Information disclosure in Ansible - CVE-2018-16876
Published: December 19, 2018 / Updated: December 20, 2018
Vulnerability identifier: #VU16629
CSH Severity: Low
CVSS v4.0: CVSS:4.0/AV:N/AC:L/AT:P/PR:N/UI:N/VC:L/VI:N/VA:N/SC:N/SI:N/SA:N/E:U/U:Clear
CVE-ID: CVE-2018-16876
CWE-ID: CWE-200
Exploitation vector: Remote access
Exploit availability:
No public exploit available
Vendor: Red Hat Inc.
Affected software:
Ansible
Ansible
Detailed vulnerability description
The vulnerability allows a remote attacker to obtain potentially sensitive information.

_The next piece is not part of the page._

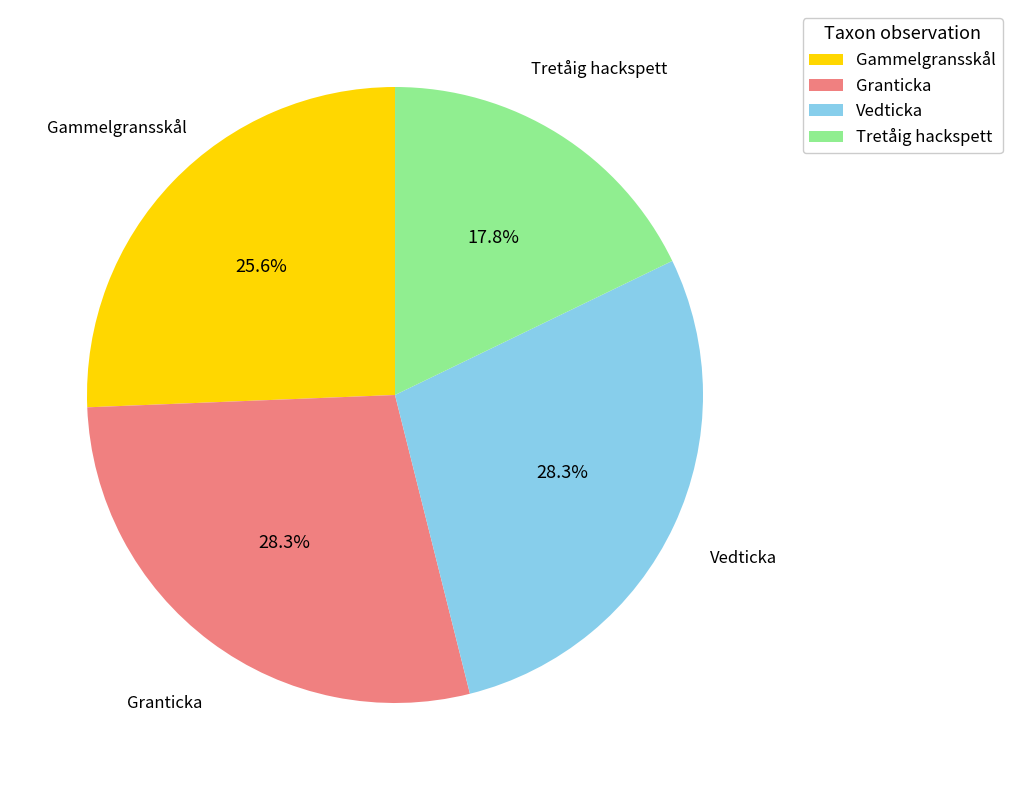

To the nearest percent, what is the difference between the Gammelgransskål and Granticka slice percentages?

3%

The vulnerability exists due to the affected software does not honor the no_log flag for failed tasks with vvv+ mode enabled. A remote attacker can send a specially crafted request to a targeted system via a connection plug-in that is designed to trigger connection exceptions, which could cause task information to be logged and access sensitive information, which could be used to conduct further attacks.
How to mitigate CVE-2018-16876
The vulnerability has been fixed in the versions 2.5.14, 2.6.11, and 2.7.5.